Set out the lines below, from the one containing "scientific name: Malpolon insignitus" through the one containing "common name: Sticky chickweed", as a Markdown table with two columns, Row and Line. Give each line its own numbered row and omit any blank lines.

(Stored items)
- - - - -
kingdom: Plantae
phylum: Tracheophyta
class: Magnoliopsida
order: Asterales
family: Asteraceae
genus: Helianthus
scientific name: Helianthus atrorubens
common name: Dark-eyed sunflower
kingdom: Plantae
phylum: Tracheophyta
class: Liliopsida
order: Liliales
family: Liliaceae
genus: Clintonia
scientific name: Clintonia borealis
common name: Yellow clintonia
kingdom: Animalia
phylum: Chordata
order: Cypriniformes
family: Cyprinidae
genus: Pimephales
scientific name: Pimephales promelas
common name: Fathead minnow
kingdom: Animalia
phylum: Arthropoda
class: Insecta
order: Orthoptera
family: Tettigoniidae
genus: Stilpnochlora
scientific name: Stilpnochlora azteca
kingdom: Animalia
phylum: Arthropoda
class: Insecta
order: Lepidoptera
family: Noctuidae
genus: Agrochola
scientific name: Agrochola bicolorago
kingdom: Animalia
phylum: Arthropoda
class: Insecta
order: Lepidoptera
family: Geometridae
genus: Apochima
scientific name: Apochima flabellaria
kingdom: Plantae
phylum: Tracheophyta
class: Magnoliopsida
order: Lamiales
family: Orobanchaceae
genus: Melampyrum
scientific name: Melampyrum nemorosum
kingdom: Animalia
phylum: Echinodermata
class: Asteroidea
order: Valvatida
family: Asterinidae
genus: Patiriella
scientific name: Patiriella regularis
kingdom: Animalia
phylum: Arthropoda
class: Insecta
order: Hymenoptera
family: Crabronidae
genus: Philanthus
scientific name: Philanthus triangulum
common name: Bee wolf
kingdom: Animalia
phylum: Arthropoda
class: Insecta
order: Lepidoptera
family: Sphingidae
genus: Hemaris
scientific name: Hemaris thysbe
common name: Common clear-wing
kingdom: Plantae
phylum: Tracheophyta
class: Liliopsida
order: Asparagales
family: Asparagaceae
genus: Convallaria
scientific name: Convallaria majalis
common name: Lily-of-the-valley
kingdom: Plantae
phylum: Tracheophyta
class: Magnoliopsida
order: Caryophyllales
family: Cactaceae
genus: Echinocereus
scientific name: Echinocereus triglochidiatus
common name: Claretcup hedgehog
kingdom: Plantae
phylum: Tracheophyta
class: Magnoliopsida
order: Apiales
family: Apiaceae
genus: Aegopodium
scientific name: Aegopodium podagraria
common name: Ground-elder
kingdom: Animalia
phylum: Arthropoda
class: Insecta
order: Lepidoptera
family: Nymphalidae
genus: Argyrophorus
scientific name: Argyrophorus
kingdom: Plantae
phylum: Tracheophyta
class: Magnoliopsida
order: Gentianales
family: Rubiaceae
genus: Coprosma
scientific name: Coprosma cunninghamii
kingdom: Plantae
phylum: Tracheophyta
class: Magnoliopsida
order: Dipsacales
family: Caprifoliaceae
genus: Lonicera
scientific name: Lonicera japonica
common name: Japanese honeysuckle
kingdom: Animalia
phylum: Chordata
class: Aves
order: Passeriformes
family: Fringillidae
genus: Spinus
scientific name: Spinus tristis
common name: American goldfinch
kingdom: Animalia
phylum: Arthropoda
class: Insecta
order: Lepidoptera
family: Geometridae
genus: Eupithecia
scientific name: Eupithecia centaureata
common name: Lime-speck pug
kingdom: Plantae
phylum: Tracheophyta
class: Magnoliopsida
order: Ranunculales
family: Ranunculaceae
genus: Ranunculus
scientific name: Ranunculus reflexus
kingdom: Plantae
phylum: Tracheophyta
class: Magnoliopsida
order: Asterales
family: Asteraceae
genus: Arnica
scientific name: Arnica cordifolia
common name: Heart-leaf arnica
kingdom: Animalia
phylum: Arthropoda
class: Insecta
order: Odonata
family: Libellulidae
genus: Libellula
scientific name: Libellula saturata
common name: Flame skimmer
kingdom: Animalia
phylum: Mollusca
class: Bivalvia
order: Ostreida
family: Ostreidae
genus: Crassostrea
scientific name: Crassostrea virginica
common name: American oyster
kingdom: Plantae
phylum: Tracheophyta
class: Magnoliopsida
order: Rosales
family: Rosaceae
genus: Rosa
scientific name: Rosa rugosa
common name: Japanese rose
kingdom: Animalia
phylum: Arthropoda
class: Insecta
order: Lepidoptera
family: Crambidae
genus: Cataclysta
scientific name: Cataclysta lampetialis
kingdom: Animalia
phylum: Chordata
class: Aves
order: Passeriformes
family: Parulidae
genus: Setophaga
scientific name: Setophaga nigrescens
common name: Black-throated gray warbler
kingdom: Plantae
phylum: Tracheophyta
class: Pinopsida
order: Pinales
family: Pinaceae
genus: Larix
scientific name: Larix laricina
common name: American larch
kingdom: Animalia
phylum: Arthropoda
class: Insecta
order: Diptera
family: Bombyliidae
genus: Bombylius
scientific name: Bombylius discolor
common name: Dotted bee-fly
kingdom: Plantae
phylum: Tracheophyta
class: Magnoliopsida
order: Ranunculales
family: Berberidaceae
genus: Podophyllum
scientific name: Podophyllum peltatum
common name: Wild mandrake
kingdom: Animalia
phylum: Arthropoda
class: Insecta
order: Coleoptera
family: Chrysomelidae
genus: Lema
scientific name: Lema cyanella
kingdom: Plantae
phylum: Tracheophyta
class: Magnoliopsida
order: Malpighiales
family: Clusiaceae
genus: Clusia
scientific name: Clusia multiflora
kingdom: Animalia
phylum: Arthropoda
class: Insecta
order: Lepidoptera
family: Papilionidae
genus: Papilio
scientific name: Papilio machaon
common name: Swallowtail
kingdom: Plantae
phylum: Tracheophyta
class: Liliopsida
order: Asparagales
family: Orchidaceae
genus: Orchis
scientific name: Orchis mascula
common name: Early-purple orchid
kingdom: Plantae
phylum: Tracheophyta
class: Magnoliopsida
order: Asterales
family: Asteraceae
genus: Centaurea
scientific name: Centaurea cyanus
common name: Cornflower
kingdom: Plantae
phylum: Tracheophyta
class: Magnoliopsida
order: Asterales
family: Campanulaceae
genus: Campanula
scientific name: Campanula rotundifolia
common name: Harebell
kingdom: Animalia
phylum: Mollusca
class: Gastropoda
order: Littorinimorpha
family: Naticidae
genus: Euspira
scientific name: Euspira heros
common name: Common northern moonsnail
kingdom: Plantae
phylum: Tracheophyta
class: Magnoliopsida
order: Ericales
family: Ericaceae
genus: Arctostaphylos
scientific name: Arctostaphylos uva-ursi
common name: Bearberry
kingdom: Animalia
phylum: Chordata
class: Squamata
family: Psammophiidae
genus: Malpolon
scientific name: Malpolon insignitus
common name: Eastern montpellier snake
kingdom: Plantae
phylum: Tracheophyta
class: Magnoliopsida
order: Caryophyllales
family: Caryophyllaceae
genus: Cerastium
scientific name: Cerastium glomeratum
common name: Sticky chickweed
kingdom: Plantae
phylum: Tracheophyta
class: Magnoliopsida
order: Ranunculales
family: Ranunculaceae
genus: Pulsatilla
- - - - -
** Full output **
| Row | Line |
|---|---|
| 1 | scientific name: Malpolon insignitus |
| 2 | common name: Eastern montpellier snake |
| 3 | kingdom: Plantae |
| 4 | phylum: Tracheophyta |
| 5 | class: Magnoliopsida |
| 6 | order: Caryophyllales |
| 7 | family: Caryophyllaceae |
| 8 | genus: Cerastium |
| 9 | scientific name: Cerastium glomeratum |
| 10 | common name: Sticky chickweed |